How to Get Elected


The actual mechanics of the campaign have changed somewhat over the years. It was originally considered good form for the candidate to stay at home quietly during the pre-election season, maintaining the fiction that he was a Cincinnatus whom the office was seeking out—a good citizen unwilling to leave home and hearth except to answer the nation’s call. Though a few exceptions occurred in the nineteenth century, the pattern was most dramatically broken by Bryan in 1896. The “Boy Orator of the Platte” travelled some 18,000 miles by rail, lifting his voice five and six times a day against the Republican worshippers of Mammon. Republican manager Mark Hanna, by contrast, kept his man, William McKinley, at home in Canton, Ohio, while delegations representing labor, industry, agriculture, the churches, immigrants, and every variety of political animal, journeyed to the McKinley residence. There, in carefully prepared extempore speeches, “the Major” (a title earned in the Civil War) would assure everyone that he was with them then and forever, world without end. This “front porch campaign” got McKinley elected, vindicating Hanna’s judgment.

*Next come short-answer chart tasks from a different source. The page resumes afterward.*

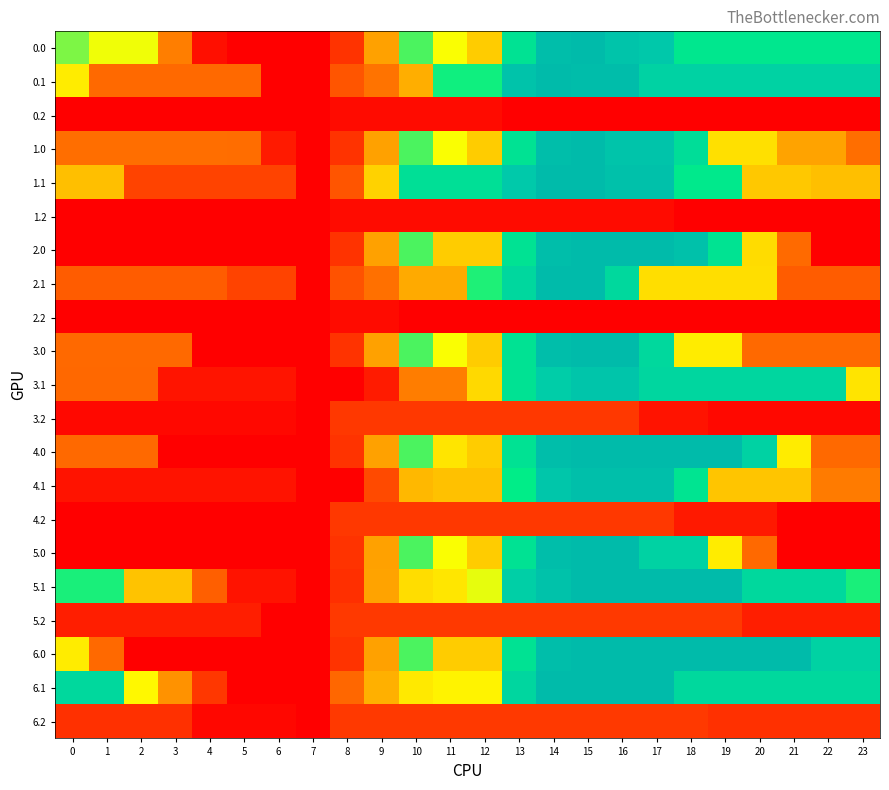

Which category has the highest value across all series?

15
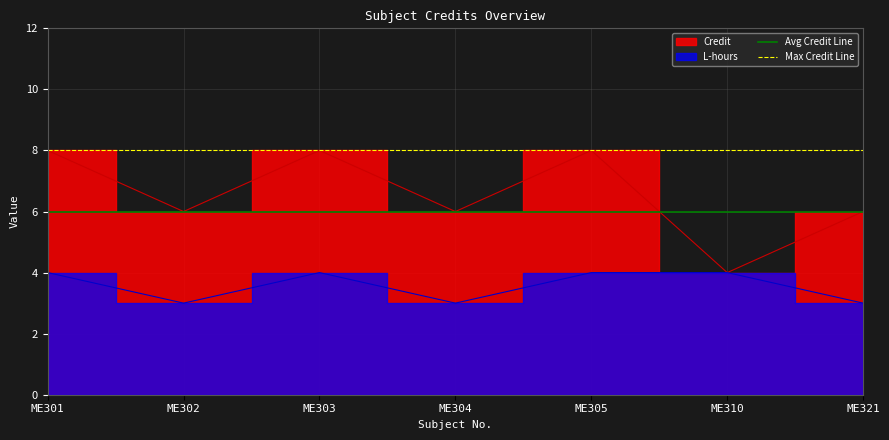

What is the highest value of the Avg Credit Line series?

6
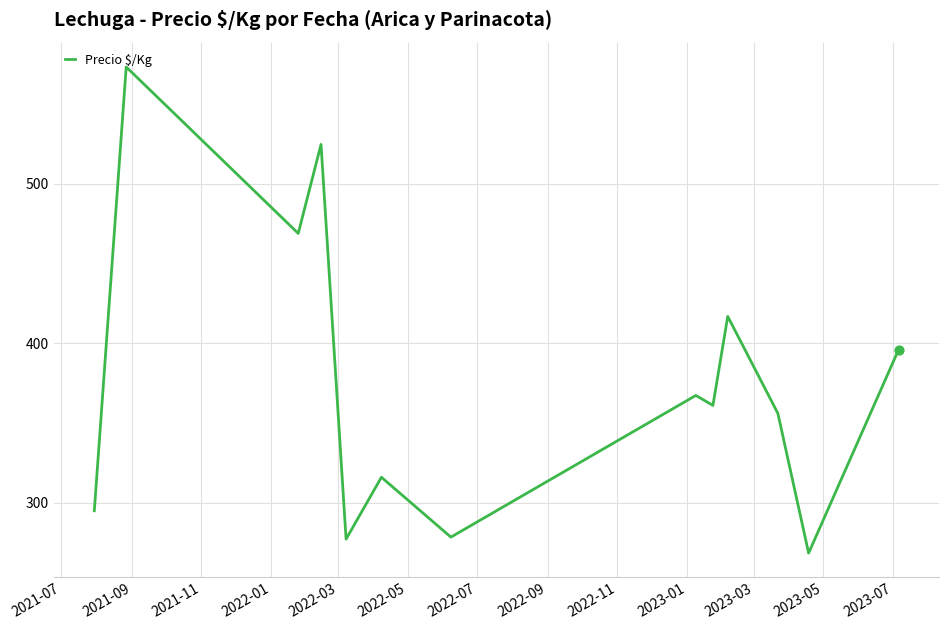

What is the difference between the maximum and minimum values?

304.5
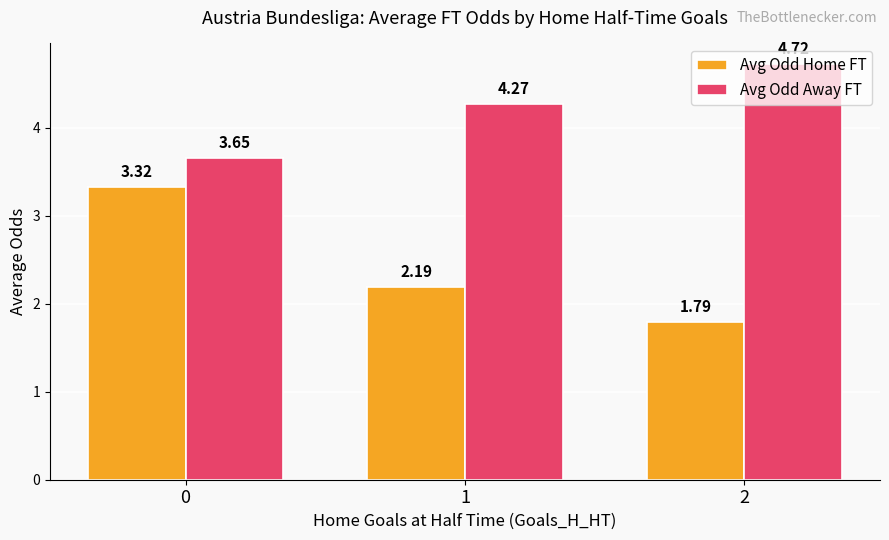

Between 1 and 2, which series saw the biggest shift?

Avg Odd Away FT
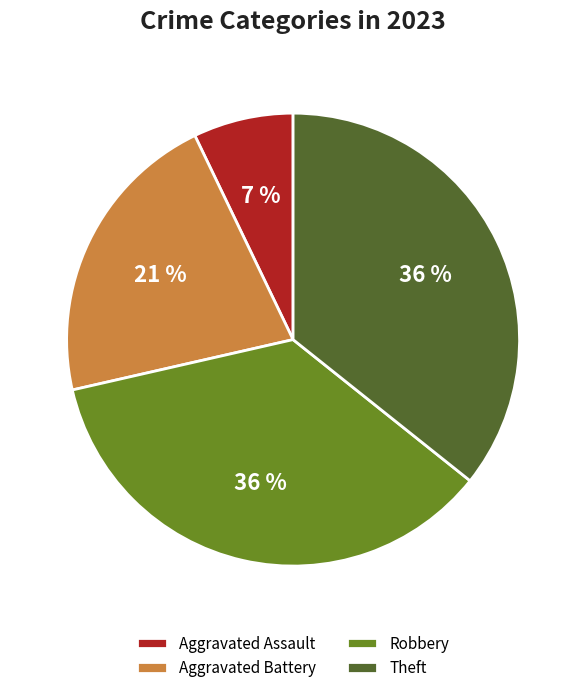

Which slice is the smallest?

Aggravated Assault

Nevertheless, American life was becoming more and more mobile, and it seemed fitting for the campaigner to get out and show himself to the populace. Even the Socialist candidate of 1908, Eugene V. Debs, mustered enough money to finance a nationwide rail tour. His train was appropriately called The Red Special. Ultimately, almost every candidate embarked on whistle-stop tours. They became a fine art. The train would pull into a depot, and while the locomotive panted up front, the prospective President would step out onto the observation platform and deliver a few remarks on the merits, beauties, and contributions to the national weal of Blankville. Working from a hasty briefing by his staff, he would refer to a few local dignitaries and monuments in a tone of affectionate familiarity. His last few words were sometimes drowned out by the hiss of steam and a hoarse toot as the train started once more. Now and then this was providential, for in the excitement of the moment, candidates have been known to bid a fond good-by to the wrong town. The whistle-stop tour was supposedly rendered obsolete after World War II, as the railroads declined from their former grandeur: but Harry Truman used the device with stunning effect in 1948. The 1960 campaign saw both candidates travel extensively, too, but this time by jet aircraft, leading to such miracles as the following: in the last week before election day, Kennedy spent Monday in Philadelphia; Tuesday in Los Angeles; Wednesday in San Francisco; Thursday in Phoenix, Albuquerque, Amarillo, Wichita Falls, and Oklahoma City; Friday in Virginia, Ohio, and Chicago; and Saturday in New York. Nixon’s itinerary was equally fantastic. Yet neither man could forgo the campaign trail, for it is now part of the mystique that the candidate must appear to be not only everything to everyone, but must manifest himself in the flesh as nearly everywhere as possible. Or at least, everywhere in the states with large electoral votes. (Nixon made a point of showing himself in all fifty; but his repeat performances took place where the voters were thickest.)

Presumably the coming of television may work new changes in the pattern of the campaign, but it is too early to tell. The Nixon-Kennedy debates of 1960 are generally assumed to have had considerable impact in publicizing Kennedy nationally. It is also possible that Nixon suffered a psychological setback by appearing haggard and defensive in the first encounter. (He had recently been ill, and was badly made up.) But until such debates are repeated it will be difficult to know whether the picture tube is going to have an effect on campaigning comparable to that of the locomotive when it reached its peak use in the whistle-stop tours.

In the end, what does it all amount to? When the tumult and the shouting die, and both candidates have identified themselves with every ethnic group and every occupation, every private virtue and every public aspiration, and half the nation’s public men have denounced the other half as deluded visionaries or corrupt tools of privilege—when all is over, the vote is divided almost evenly between the two parties. The Electoral College system masks the fact that few winning candidates get much more than fifty per cent of the ballots—or a little less, if third-party candidates take a portion of the total. Even Franklin D. Roosevelt, in winning the landslide election of 1936, got only something like fifty-eight per cent of the popular vote. The pattern of most elections reveals surprisingly close divisions. In 1880, fewer than 8,000 popular votes out of some 9 million cast separated Garfield, the winner, from Hancock, the loser. Eighty years later, Kennedy had 112,881 votes more than Nixon, out of a total of nearly 69 million. The difference was approximately one tenth of one per cent. These two are the narrowest gaps, but rarely are they very much wider. The winnertake-all system of the electoral vote by states distorts the reality of a near-perfect balance between major parties. But once that balance is understood, it is much easier to explain why political life settles back so quickly to normal, or why even the greatest “mandate” for an incoming President ordinarily permits him to undertake only gradual changes, and those circumspectly. There are no truly crushing victories or unbearable defeats, and consequently, no unchecked arrogance among the winners or hopeless bitterness among the losers. The nation remains in equilibrium.